■ Problem to work on ■
For the word "building", find each line in the entries where it occurs and copy that line.

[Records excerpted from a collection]
##########

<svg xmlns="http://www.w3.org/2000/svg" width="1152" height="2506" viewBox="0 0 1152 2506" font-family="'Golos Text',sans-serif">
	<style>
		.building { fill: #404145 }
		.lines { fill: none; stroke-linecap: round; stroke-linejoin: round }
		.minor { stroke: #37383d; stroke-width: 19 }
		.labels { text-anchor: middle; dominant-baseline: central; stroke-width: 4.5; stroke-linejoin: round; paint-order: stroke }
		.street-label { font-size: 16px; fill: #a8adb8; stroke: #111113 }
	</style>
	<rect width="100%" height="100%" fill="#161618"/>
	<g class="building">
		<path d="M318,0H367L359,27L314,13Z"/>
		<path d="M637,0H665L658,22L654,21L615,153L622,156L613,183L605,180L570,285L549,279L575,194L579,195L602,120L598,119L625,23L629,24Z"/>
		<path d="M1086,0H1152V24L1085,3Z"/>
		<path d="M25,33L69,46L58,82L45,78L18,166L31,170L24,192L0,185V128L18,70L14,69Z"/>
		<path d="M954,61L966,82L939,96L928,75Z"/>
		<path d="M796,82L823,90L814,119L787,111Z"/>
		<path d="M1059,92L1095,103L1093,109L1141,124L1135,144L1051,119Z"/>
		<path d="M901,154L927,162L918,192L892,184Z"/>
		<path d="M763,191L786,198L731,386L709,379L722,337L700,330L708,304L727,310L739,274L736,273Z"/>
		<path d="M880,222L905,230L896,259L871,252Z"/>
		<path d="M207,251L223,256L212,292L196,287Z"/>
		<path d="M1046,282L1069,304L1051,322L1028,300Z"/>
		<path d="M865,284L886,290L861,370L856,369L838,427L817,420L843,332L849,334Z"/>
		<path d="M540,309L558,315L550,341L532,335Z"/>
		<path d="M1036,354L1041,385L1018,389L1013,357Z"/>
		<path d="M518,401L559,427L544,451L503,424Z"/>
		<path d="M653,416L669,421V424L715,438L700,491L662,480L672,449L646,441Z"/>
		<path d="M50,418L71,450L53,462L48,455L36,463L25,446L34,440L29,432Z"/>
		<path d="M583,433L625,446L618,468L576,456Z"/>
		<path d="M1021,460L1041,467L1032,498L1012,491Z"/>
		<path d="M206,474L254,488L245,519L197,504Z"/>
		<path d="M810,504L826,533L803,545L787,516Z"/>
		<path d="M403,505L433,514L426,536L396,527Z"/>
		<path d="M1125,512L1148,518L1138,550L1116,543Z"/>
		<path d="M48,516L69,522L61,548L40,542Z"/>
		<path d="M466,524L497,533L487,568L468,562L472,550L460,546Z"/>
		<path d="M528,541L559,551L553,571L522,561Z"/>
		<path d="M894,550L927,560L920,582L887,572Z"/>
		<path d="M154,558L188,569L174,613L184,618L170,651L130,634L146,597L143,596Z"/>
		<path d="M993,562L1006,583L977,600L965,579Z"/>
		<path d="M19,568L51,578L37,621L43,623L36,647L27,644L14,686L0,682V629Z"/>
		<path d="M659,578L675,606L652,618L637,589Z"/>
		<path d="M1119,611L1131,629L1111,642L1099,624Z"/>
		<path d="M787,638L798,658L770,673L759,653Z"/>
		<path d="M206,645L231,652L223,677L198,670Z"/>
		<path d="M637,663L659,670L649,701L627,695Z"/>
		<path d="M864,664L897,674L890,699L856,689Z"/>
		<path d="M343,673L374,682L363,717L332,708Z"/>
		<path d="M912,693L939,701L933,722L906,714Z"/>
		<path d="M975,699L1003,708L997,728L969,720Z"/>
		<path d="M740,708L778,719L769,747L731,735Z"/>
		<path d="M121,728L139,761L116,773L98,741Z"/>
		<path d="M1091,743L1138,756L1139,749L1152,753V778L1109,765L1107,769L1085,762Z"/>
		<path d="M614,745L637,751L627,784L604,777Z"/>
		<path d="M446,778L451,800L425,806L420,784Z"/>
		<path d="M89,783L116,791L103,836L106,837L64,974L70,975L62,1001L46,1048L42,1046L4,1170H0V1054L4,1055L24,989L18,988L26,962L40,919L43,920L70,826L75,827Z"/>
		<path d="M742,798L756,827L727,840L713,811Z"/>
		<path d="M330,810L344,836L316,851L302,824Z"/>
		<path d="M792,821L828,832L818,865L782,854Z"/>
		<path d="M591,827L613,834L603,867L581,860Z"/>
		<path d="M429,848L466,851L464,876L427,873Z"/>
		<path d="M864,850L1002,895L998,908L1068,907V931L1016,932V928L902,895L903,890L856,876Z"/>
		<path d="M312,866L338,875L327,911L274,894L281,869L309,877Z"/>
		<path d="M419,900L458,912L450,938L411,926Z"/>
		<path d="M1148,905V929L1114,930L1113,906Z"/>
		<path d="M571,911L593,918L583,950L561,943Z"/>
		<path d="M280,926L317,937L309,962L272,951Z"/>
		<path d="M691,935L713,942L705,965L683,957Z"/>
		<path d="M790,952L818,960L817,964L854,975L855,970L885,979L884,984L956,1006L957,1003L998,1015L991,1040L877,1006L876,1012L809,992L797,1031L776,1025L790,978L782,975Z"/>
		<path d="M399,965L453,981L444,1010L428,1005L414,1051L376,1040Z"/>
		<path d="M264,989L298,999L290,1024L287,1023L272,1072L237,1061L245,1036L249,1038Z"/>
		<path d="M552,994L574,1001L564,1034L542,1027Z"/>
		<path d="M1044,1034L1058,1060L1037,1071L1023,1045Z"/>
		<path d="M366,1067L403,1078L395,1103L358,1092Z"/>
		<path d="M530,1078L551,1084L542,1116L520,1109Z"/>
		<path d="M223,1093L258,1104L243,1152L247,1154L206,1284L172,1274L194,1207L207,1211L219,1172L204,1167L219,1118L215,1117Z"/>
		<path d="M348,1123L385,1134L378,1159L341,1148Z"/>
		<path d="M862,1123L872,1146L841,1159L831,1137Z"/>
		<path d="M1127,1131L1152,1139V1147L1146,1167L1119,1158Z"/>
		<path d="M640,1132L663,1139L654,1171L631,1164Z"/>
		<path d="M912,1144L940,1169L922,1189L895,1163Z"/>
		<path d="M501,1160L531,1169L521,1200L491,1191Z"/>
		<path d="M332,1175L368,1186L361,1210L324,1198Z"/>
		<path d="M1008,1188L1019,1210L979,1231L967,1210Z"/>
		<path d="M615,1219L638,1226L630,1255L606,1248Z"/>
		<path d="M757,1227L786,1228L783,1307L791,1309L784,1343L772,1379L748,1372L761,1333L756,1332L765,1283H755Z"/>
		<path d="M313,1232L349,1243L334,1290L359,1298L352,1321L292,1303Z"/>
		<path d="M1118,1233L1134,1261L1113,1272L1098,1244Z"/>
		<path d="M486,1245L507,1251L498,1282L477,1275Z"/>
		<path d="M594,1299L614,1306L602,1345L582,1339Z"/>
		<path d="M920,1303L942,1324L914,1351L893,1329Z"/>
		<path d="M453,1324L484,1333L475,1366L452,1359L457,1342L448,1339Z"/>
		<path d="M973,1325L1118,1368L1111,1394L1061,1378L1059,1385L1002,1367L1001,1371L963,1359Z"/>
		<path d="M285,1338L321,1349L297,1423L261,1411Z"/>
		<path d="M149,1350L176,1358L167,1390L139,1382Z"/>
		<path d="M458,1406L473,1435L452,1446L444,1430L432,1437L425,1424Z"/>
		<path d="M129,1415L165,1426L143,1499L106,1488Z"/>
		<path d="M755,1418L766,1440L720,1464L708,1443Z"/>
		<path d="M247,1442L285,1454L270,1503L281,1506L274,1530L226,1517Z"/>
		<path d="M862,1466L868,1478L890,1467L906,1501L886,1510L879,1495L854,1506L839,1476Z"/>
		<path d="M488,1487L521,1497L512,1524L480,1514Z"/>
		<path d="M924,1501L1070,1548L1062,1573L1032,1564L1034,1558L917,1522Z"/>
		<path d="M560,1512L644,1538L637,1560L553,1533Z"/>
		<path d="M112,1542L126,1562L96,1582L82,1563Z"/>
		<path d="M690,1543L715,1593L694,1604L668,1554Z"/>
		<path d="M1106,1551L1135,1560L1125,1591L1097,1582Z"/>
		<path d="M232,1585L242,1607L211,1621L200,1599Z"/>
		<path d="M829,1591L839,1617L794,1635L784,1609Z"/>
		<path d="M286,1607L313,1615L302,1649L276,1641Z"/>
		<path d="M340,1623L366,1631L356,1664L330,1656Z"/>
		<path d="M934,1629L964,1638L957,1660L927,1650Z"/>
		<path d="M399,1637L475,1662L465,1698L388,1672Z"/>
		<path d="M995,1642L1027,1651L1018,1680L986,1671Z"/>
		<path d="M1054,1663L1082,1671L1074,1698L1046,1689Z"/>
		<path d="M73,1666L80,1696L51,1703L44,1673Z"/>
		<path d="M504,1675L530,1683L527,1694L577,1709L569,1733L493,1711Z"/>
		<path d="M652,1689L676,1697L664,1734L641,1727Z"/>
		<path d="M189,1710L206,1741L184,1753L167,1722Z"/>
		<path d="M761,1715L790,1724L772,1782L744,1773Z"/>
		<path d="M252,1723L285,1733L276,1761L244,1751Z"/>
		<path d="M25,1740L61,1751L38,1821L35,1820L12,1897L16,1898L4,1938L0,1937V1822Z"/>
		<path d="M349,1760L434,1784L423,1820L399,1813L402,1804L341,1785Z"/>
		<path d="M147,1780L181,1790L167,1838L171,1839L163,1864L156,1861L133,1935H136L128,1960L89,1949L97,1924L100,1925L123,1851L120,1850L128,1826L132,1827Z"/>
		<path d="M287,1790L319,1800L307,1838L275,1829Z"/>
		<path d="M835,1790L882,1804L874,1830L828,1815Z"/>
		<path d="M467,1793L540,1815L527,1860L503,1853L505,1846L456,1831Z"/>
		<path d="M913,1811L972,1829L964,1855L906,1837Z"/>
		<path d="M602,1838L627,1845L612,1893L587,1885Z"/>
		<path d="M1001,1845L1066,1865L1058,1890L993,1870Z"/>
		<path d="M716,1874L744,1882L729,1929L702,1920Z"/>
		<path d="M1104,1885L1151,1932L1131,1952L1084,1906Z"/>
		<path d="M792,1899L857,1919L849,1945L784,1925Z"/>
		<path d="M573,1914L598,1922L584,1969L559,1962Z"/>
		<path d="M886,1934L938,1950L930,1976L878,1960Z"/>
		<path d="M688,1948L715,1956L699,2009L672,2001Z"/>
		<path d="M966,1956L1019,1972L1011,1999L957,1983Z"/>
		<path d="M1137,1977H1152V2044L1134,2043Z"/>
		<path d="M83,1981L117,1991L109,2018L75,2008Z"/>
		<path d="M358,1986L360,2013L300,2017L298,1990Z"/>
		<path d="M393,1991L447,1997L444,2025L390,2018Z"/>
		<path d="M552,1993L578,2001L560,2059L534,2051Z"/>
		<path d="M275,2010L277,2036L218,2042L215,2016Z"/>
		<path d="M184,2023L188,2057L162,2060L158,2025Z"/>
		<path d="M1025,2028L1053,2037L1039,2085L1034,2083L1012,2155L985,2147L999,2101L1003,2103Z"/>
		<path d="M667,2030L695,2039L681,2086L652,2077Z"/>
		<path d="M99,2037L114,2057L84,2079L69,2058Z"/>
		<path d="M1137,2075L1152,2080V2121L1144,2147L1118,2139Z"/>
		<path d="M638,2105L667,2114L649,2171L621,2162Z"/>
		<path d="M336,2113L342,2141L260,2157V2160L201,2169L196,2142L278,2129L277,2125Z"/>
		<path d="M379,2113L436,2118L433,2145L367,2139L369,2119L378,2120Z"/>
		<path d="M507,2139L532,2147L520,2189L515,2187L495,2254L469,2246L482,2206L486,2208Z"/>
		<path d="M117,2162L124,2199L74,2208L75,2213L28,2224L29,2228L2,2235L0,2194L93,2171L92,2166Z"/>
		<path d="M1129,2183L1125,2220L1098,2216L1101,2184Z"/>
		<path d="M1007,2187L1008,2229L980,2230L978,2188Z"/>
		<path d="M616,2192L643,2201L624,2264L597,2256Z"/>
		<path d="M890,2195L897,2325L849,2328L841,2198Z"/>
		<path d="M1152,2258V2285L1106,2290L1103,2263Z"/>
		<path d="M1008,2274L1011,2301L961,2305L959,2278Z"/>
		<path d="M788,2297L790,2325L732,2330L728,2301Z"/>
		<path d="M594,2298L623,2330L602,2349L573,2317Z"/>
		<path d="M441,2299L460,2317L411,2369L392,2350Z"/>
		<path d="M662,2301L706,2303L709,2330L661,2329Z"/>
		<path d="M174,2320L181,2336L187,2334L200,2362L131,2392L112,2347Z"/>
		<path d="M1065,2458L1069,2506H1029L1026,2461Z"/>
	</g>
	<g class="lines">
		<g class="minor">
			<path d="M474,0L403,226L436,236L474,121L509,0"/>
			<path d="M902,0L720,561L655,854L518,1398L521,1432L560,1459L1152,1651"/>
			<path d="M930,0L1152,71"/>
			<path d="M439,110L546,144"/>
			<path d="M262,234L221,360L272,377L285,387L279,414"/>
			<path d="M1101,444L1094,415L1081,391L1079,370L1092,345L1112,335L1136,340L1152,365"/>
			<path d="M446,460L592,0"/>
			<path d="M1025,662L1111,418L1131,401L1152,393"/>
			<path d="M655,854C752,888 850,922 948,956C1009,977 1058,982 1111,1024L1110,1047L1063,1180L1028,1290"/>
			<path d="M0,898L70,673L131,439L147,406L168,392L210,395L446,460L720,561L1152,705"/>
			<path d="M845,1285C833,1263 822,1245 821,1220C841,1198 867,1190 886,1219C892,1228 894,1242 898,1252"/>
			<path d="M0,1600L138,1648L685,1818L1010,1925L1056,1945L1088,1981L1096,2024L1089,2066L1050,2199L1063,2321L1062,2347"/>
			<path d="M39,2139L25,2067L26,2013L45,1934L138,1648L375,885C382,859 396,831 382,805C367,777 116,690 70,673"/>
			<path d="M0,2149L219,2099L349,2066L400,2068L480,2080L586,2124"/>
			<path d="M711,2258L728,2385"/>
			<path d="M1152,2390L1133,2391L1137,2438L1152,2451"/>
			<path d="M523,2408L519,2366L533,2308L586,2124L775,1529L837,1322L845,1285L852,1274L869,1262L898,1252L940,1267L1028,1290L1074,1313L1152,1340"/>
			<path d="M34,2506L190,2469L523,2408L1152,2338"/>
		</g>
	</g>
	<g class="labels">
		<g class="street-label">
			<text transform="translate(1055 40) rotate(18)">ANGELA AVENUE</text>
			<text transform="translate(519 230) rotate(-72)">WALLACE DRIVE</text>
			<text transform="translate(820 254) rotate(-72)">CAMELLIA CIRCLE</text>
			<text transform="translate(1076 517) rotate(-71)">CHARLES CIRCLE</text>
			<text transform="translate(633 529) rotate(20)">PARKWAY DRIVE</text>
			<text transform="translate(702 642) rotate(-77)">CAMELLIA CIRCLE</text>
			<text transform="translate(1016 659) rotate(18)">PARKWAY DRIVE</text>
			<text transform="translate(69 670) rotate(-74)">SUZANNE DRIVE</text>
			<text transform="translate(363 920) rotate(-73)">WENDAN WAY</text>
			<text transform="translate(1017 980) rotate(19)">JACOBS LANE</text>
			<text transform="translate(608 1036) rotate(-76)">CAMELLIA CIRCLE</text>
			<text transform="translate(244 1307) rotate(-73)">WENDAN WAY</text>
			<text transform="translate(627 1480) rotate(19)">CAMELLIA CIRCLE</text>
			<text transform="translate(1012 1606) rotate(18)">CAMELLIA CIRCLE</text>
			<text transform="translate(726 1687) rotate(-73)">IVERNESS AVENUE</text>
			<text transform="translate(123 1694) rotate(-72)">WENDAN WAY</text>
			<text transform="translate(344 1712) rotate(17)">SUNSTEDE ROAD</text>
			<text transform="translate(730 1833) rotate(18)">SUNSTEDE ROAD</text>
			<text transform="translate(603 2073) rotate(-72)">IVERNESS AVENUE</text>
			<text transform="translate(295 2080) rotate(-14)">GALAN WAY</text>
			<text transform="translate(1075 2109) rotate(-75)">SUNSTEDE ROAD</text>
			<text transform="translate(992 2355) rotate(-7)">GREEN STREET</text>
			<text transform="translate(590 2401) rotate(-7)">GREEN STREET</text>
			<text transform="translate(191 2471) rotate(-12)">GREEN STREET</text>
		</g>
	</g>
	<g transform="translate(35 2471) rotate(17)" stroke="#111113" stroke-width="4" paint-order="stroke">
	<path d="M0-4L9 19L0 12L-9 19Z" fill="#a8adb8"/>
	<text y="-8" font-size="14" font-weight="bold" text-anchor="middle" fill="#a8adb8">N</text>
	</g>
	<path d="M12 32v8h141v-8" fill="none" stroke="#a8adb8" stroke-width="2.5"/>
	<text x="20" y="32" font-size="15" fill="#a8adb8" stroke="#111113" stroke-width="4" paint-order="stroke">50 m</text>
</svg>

##########

■ Completed exercise ■
		.building { fill: #404145 }
	<g class="building">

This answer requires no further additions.